As everyone keeps saying of the rules and regulations that now govern every second of all our lives (as I write it has today been made illegal to leave the country), if the public don’t understand the little rules, they won’t obey the big ones. I urge everyone to obey the rules and leap at vaccines, so we can all start living instead of merely being alive – big difference – but the one I can’t get my head around is the ban on outdoor sport.

The evidence of transmission from golf courses, tennis courts, swimming pools/lidos, playgrounds, skate parks, outdoor gyms etc is, I reckon, a solid zero. Yet councils have had to erect barriers and police tape off any recreational facilities and amenities to keep us ‘safe’. The fact that by doing so it makes the nation sad, fat, unhappy, stressed, murderous even, doesn’t seem to be a factor in anyone’s calculations, even though obesity – as well as age – is a key determinant of mortality when it comes to Covid.

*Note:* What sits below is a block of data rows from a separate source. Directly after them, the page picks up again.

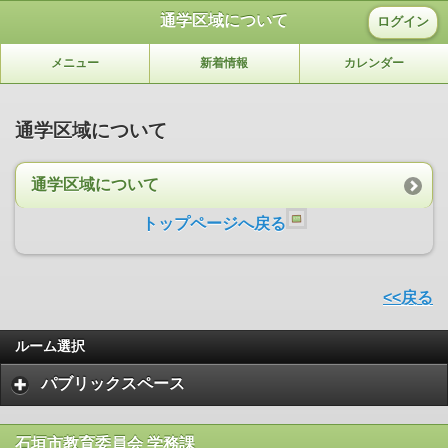
通学区域について
ログイン
メニュー
新着情報
カレンダー
通学区域について
通学区域について
トップページへ戻る
<<戻る
ルーム選択
パブリックスペース
石垣市教育委員会 学務課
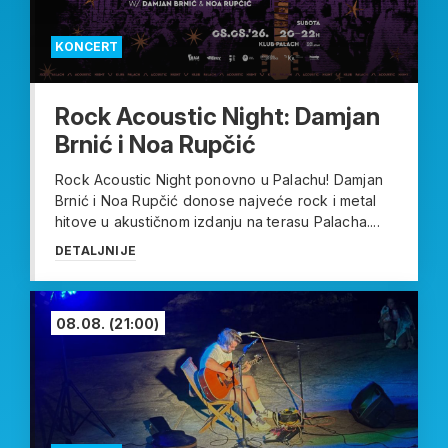
KONCERT
Rock Acoustic Night: Damjan
Brnić i Noa Rupčić
Rock Acoustic Night ponovno u Palachu! Damjan
Brnić i Noa Rupčić donose najveće rock i metal
hitove u akustičnom izdanju na terasu Palacha....
DETALJNIJE
08.08.
(21:00)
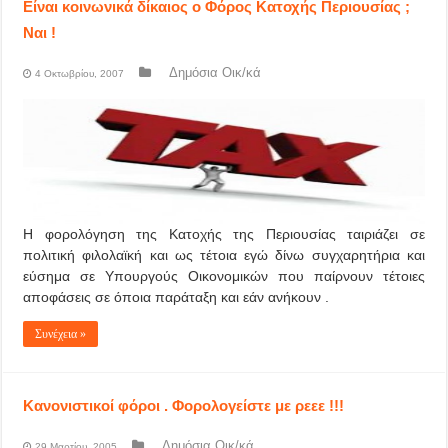
Είναι κοινωνικά δίκαιος ο Φόρος Κατοχής Περιουσίας ;
Ναι !
Δημόσια Οικ/κά
4 Οκτωβρίου, 2007
Η φορολόγηση της Κατοχής της Περιουσίας ταιριάζει σε
πολιτική φιλολαϊκή και ως τέτοια εγώ δίνω συγχαρητήρια και
εύσημα σε Υπουργούς Οικονομικών που παίρνουν τέτοιες
αποφάσεις σε όποια παράταξη και εάν ανήκουν .
Συνέχεια »
Κανονιστικοί φόροι . Φορολογείστε με ρεεε !!!
Δημόσια Οικ/κά
29 Μαρτίου, 2005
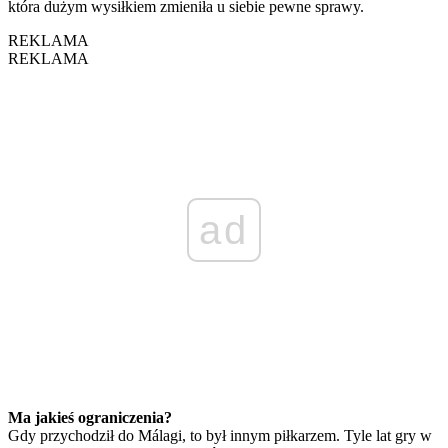
która dużym wysiłkiem zmieniła u siebie pewne sprawy.
REKLAMA
REKLAMA
ad
Ma jakieś ograniczenia?
Gdy przychodził do Málagi, to był innym piłkarzem. Tyle lat gry w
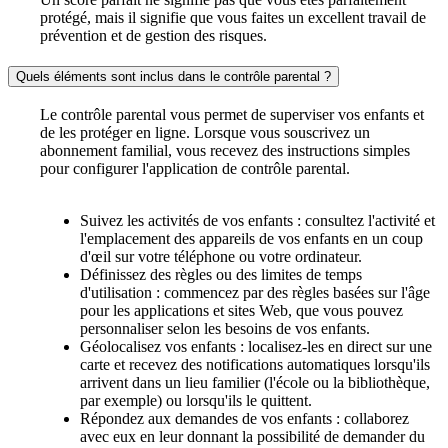
protégé, mais il signifie que vous faites un excellent travail de
prévention et de gestion des risques.
Quels éléments sont inclus dans le contrôle parental ?
Le contrôle parental vous permet de superviser vos enfants et
de les protéger en ligne. Lorsque vous souscrivez un
abonnement familial, vous recevez des instructions simples
pour configurer l'application de contrôle parental.
Suivez les activités de vos enfants : consultez l'activité et
l'emplacement des appareils de vos enfants en un coup
d'œil sur votre téléphone ou votre ordinateur.
Définissez des règles ou des limites de temps
d'utilisation : commencez par des règles basées sur l'âge
pour les applications et sites Web, que vous pouvez
personnaliser selon les besoins de vos enfants.
Géolocalisez vos enfants : localisez-les en direct sur une
carte et recevez des notifications automatiques lorsqu'ils
arrivent dans un lieu familier (l'école ou la bibliothèque,
par exemple) ou lorsqu'ils le quittent.
Répondez aux demandes de vos enfants : collaborez
avec eux en leur donnant la possibilité de demander du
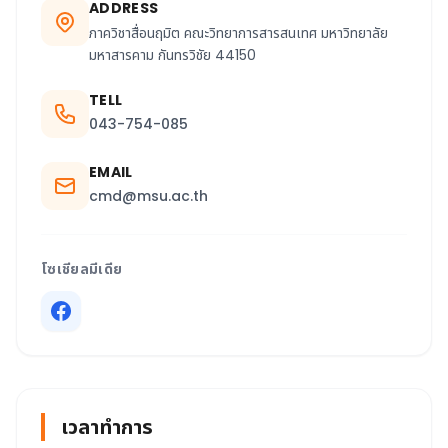
ADDRESS
ภาควิชาสื่อนฤมิต คณะวิทยาการสารสนเทศ มหาวิทยาลัย
มหาสารคาม กันทรวิชัย 44150
TELL
043-754-085
EMAIL
cmd@msu.ac.th
โซเชียลมีเดีย
เวลาทำการ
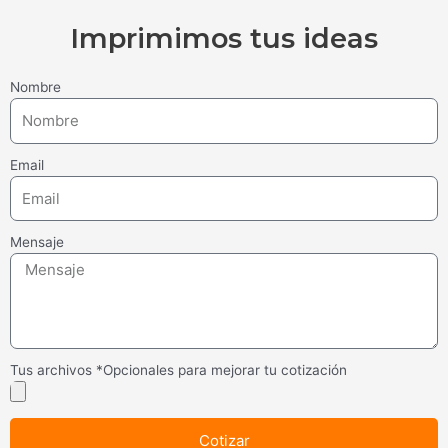
Imprimimos tus ideas
Nombre
Email
Mensaje
Tus archivos *Opcionales para mejorar tu cotización
Cotizar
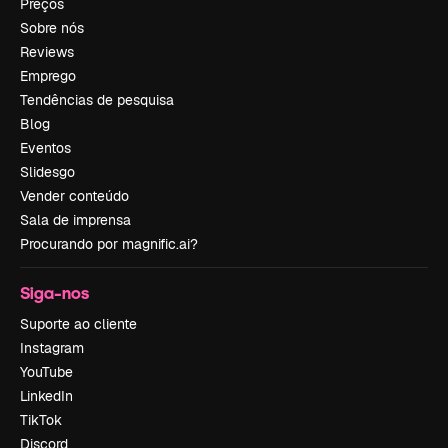
Preços
Sobre nós
Reviews
Emprego
Tendências de pesquisa
Blog
Eventos
Slidesgo
Vender conteúdo
Sala de imprensa
Procurando por magnific.ai?
Siga-nos
Suporte ao cliente
Instagram
YouTube
LinkedIn
TikTok
Discord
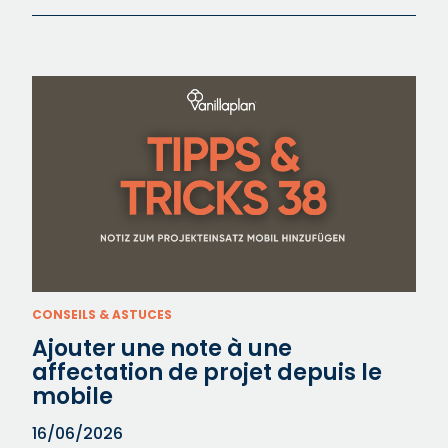
CONSEILS & ASTUCES
Ajouter une note à une
affectation de projet depuis le
mobile
16/06/2026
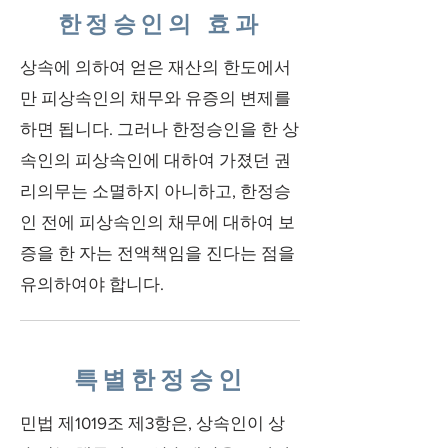
한정승인의 효과
상속에 의하여 얻은 재산의 한도에서
만 피상속인의 채무와 유증의 변제를
하면 됩니다. 그러나 한정승인을 한 상
속인의 피상속인에 대하여 가졌던 권
리의무는 소멸하지 아니하고, 한정승
인 전에 피상속인의 채무에 대하여 보
증을 한 자는 전액책임을 진다는 점을
유의하여야 합니다.
특별한정승인
민법 제1019조 제3항은, 상속인이 상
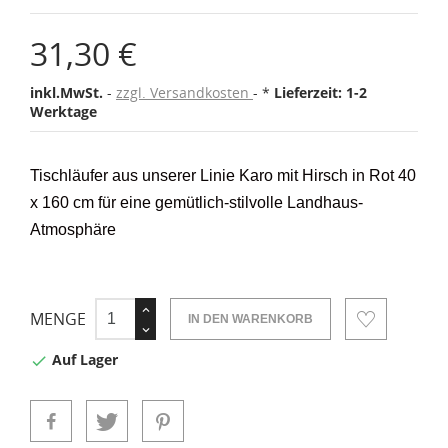
31,30 €
inkl.MwSt.
zzgl. Versandkosten
*
Lieferzeit: 1-2
Werktage
Tischläufer aus unserer Linie Karo mit Hirsch in Rot 40
x 160 cm für eine gemütlich-stilvolle Landhaus-
Atmosphäre
MENGE
IN DEN WARENKORB
Auf Lager

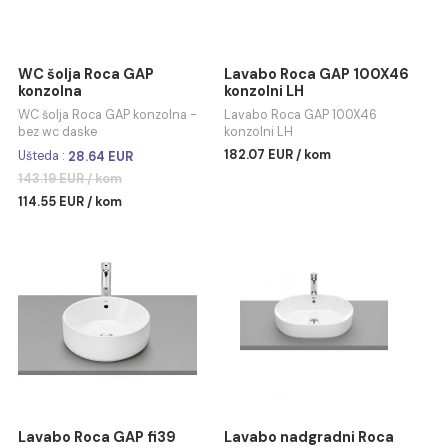
WC šolja Roca GAP
Lavabo Roca GAP 100X4
konzolna
konzolni LH
WC šolja Roca GAP konzolna -
Lavabo Roca GAP 100X46
bez wc daske
konzolni LH
182.07 EUR / kom
Ušteda :
28.64 EUR
143.19 EUR / kom
114.55 EUR / kom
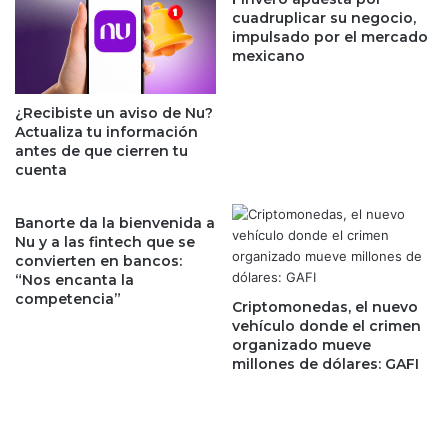
d
cuadruplicar su negocio,
n
e
impulsado por el mercado
s
4
mexicano
e
0
c
m
u
i
¿Recibiste un aviso de Nu?
t
l
Actualiza tu información
i
l
antes de que cierren tu
v
o
cuenta
a
n
a
e
Banorte da la bienvenida a
p
s
Nu y a las fintech que se
r
d
convierten en bancos:
e
e
“Nos encanta la
c
p
competencia”
Criptomonedas, el nuevo
i
e
vehículo donde el crimen
á
r
organizado mueve
n
s
millones de dólares: GAFI
d
o
o
n
s
a
e
s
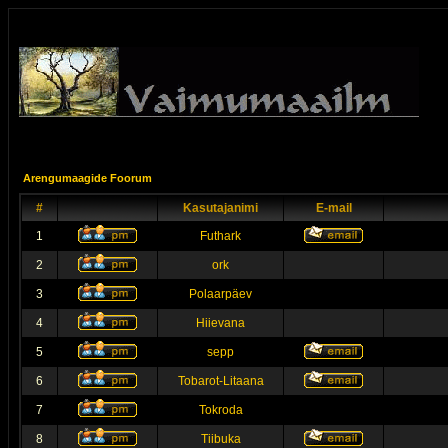
Arengumaagide Foorum
#
Kasutajanimi
E-mail
1
Futhark
2
ork
3
Polaarpäev
4
Hiievana
5
sepp
6
Tobarot-Litaana
7
Tokroda
8
Tiibuka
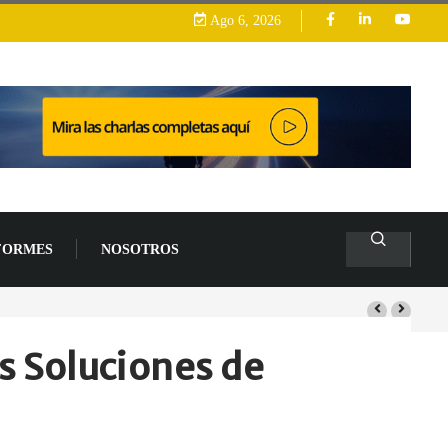
Ago 6, 2026
FORMES
NOSOTROS
arrollo
s Soluciones de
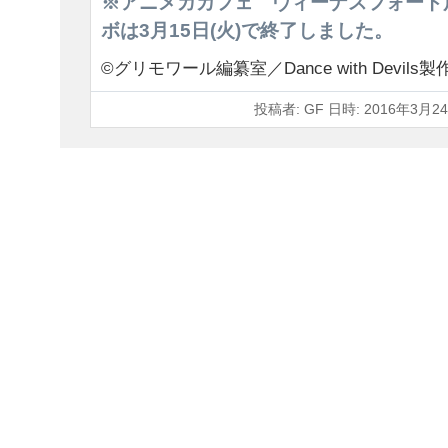
※アニメガカフェ ヴィーナスフォート
ボは3月15日(火)で終了しました。
©グリモワール編纂室／Dance with Devils
投稿者: GF 日時: 2016年3月24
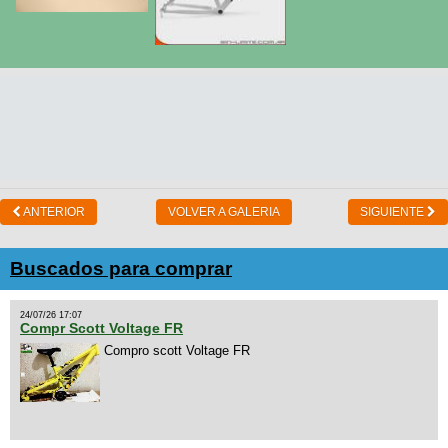
ANTERIOR
VOLVER A GALERIA
SIGUIENTE
Buscados para comprar
24/07/26 17:07
Compr Scott Voltage FR
Compro scott Voltage FR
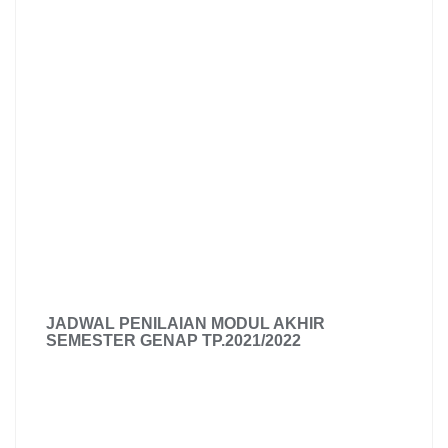
JADWAL PENILAIAN MODUL AKHIR
SEMESTER GENAP TP.2021/2022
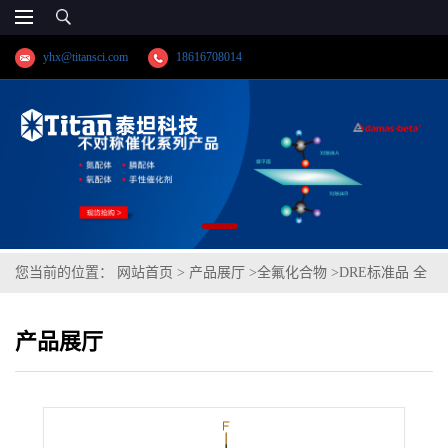
yhx@titansci.com
18616708014
您当前的位置：
网站首页
>
产品展厅
>
全氟化合物
>
DRE标准品 全
氟癸酸-13C2 (1,2-13C2) CAS号：960315-50-8；PFDA-13C2（泰坦现
产品展厅
货供应）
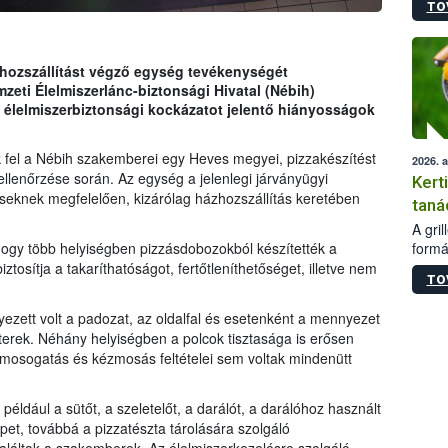
TO
módos
egész
felha
célja
zhozszállítást végző egység tevékenységét
lehet
mzeti Élelmiszerlánc-biztonsági Hivatal (Nébih)
Az Or
t, élelmiszerbiztonsági kockázatot jelentő hiányosságok
felha
terme
k fel a Nébih szakemberei egy Heves megyei, pizzakészítést
2026. 
ellenőrzése során. Az egység a jelenlegi járványügyi
Kert
déseknek megfelelően, kizárólag házhozszállítás keretében
taná
A gri
formá
hogy több helyiségben pizzásdobozokból készítették a
romlá
osítja a takaríthatóságot, fertőtleníthetőséget, illetve nem
TO
szapo
sütög
zett volt a padozat, az oldalfal és esetenként a mennyezet
techni
terek. Néhány helyiségben a polcok tisztasága is erősen
alapa
s mosogatás és kézmosás feltételei sem voltak mindenütt
higié
hőkez
tárol
éldául a sütőt, a szeletelőt, a darálót, a darálóhoz használt
Hivat
pet, továbbá a pizzatészta tárolására szolgáló
a biz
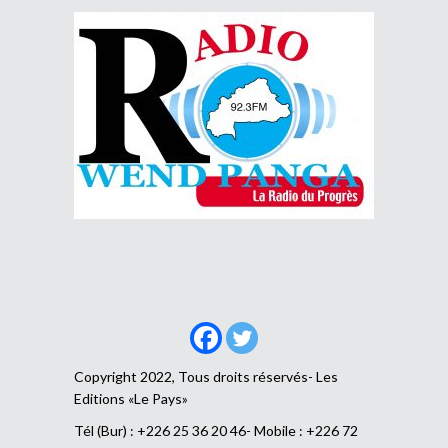
Copyright 2022, Tous droits réservés- Les
Editions «Le Pays»
Tél (Bur) : +226 25 36 20 46- Mobile : +226 72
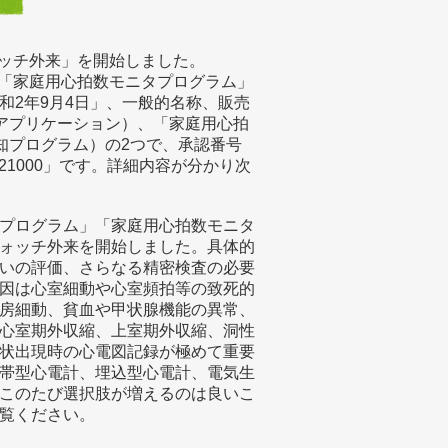
ウォッチ外来」を開始しました。
ム」「家庭用心拍数モニタプログラム」
和2年9月4日」、一般的名称、販売
図アプリケーション）、「家庭用心拍
通知プログラム）の2つで、承認番号
I00021000」です。詳細内容が分かり次
プログラム」「家庭用心拍数モニタ
ォッチ外来を開始しました。具体的
いの評価、さらなる精密検査の必要
因は心室細動や心室頻拍等の致死的
房細動、貧血や甲状腺機能の異常、
心室期外収縮、上室期外収縮、洞性
状出現時の心電図記録が極めて重要
帯型心電計、埋込型心電計、電気生
このたび選択肢が増えるのは良いこ
覧ください。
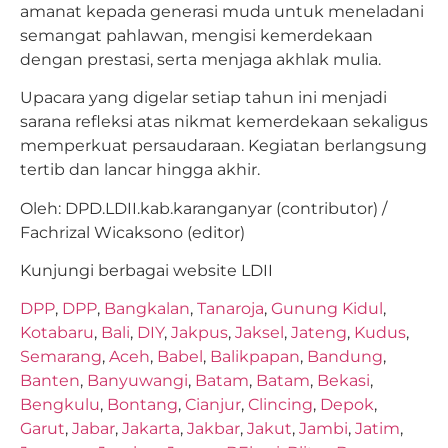
amanat kepada generasi muda untuk meneladani
semangat pahlawan, mengisi kemerdekaan
dengan prestasi, serta menjaga akhlak mulia.
Upacara yang digelar setiap tahun ini menjadi
sarana refleksi atas nikmat kemerdekaan sekaligus
memperkuat persaudaraan. Kegiatan berlangsung
tertib dan lancar hingga akhir.
Oleh: DPD.LDII.kab.karanganyar (contributor) /
Fachrizal Wicaksono (editor)
Kunjungi berbagai website LDII
DPP
,
DPP
,
Bangkalan
,
Tanaroja
,
Gunung Kidul
,
Kotabaru
,
Bali
,
DIY
,
Jakpus
,
Jaksel
,
Jateng
,
Kudus
,
Semarang
,
Aceh
,
Babel
,
Balikpapan
,
Bandung
,
Banten
,
Banyuwangi
,
Batam
,
Batam
,
Bekasi
,
Bengkulu
,
Bontang
,
Cianjur
,
Clincing
,
Depok
,
Garut
,
Jabar
,
Jakarta
,
Jakbar
,
Jakut
,
Jambi
,
Jatim
,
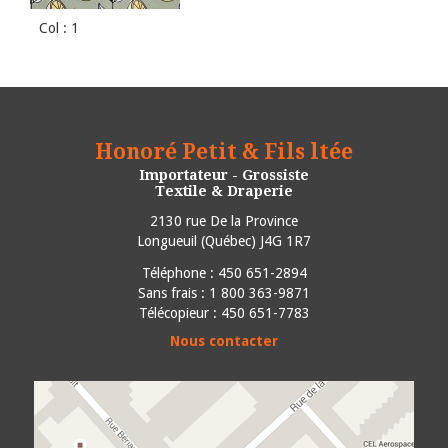
Col : 1
Honoré Petit & Fils ltée
Importateur - Grossiste
Textile & Draperie
2130 rue De la Province
Longueuil
(
Québec
)
J4G 1R7
Téléphone :
450 651-2894
Sans frais : 1 800 363-9871
Télécopieur : 450 651-7783
Nous contacter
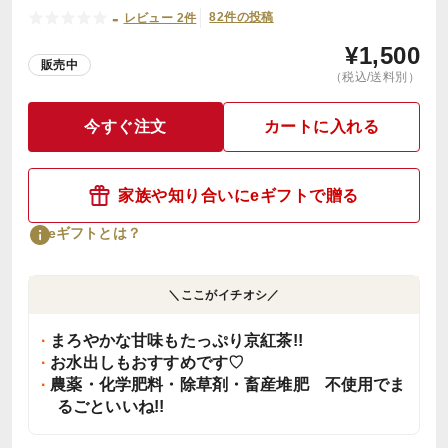
-
82件の投稿
レビュー 2件
¥
1,500
販売中
（税込/送料別）
今すぐ注文
カートに入れる
家族や知り合いにeギフトで贈る
eギフトとは？
＼ここがイチオシ／
まろやかな甘味もたっぷり京紅茶!!
お水出しもおすすめです♡
農薬・化学肥料・除草剤・畜産堆肥 不使用でま
るごといいね!!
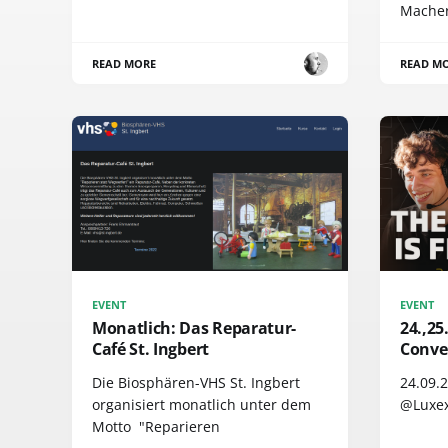
Macher
READ MORE
READ M
EVENT
EVENT
Monatlich: Das Reparatur-
24.,25
Café St. Ingbert
Conve
Die Biosphären-VHS St. Ingbert
24.09.
organisiert monatlich unter dem
@Luxex
Motto "Reparieren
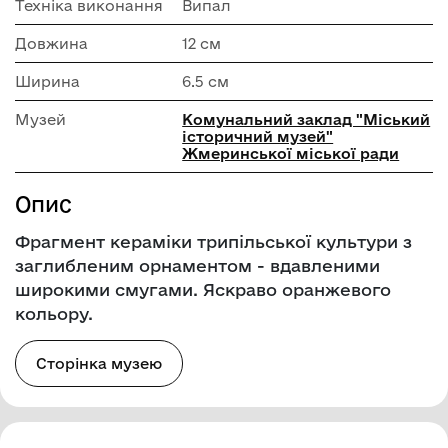
Техніка виконання
Випал
Довжина
12 см
Ширина
6.5 см
Музей
Комунальний заклад "Mіський
історичний музей"
Жмеринської міської ради
Опис
Фрагмент кераміки трипільської культури з
заглибленим орнаментом - вдавленими
широкими смугами. Яскраво оранжевого
кольору.
Сторінка музею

Legislation to outlaw sport almost compels a nation to become fat (among the only shops that are open are supermarkets) and depressed, and is therefore opposite of ‘safe’. I don’t think any child has so far died of the virus after visiting a playground. The statistic that more children have been admitted to hospital for psychiatric reasons than Covid over the last 12 months should be front of our rulers’ minds. I dwell vengefully on the revelation that the main recreational activity of Michael Gove – a keen lockdown hawk who seems to want to keep us under house arrest indefinitely – is online bridge, which he plays fanatically in his “spare time” as his wife Sarah Vine has it.

Having nothing else to do I watched Iain Martin, the reasonable voice of EU-scepticism on the Times, interview Robert Tombs, the acceptable and increasingly fashionable face of Leave in academia, on a Zoom event organised by Reaction. Apart from a diversion into vaccine nationalism it was a run-around Tombs’ thesis that the EU is another country, they do things differently there, and that joining was a compass error – ie the longer we travelled on our path together the further away from the UK’s desired destination we found ourselves, trade was dropping, as was enthusiasm for the project, und so weiter. Tombs is a rara avis who recognises the 2016 referendum was inevitable, because in our case it was possible: we were not part of the Euro and a vote to leave wouldn’t crash the financial system.

Forget David Cameron, then, and his failed renegotiation! As Tombs spoke, I realised who was ultimately responsible for Brexit (nerds will remember we didn’t join the Euro because the “five tests” designed by chancellor Gordon Brown’s special adviser, a former leader writer on the FT).

You guessed. It was none other than my kitchen nemesis, Ed Balls. Small – and strange – old world.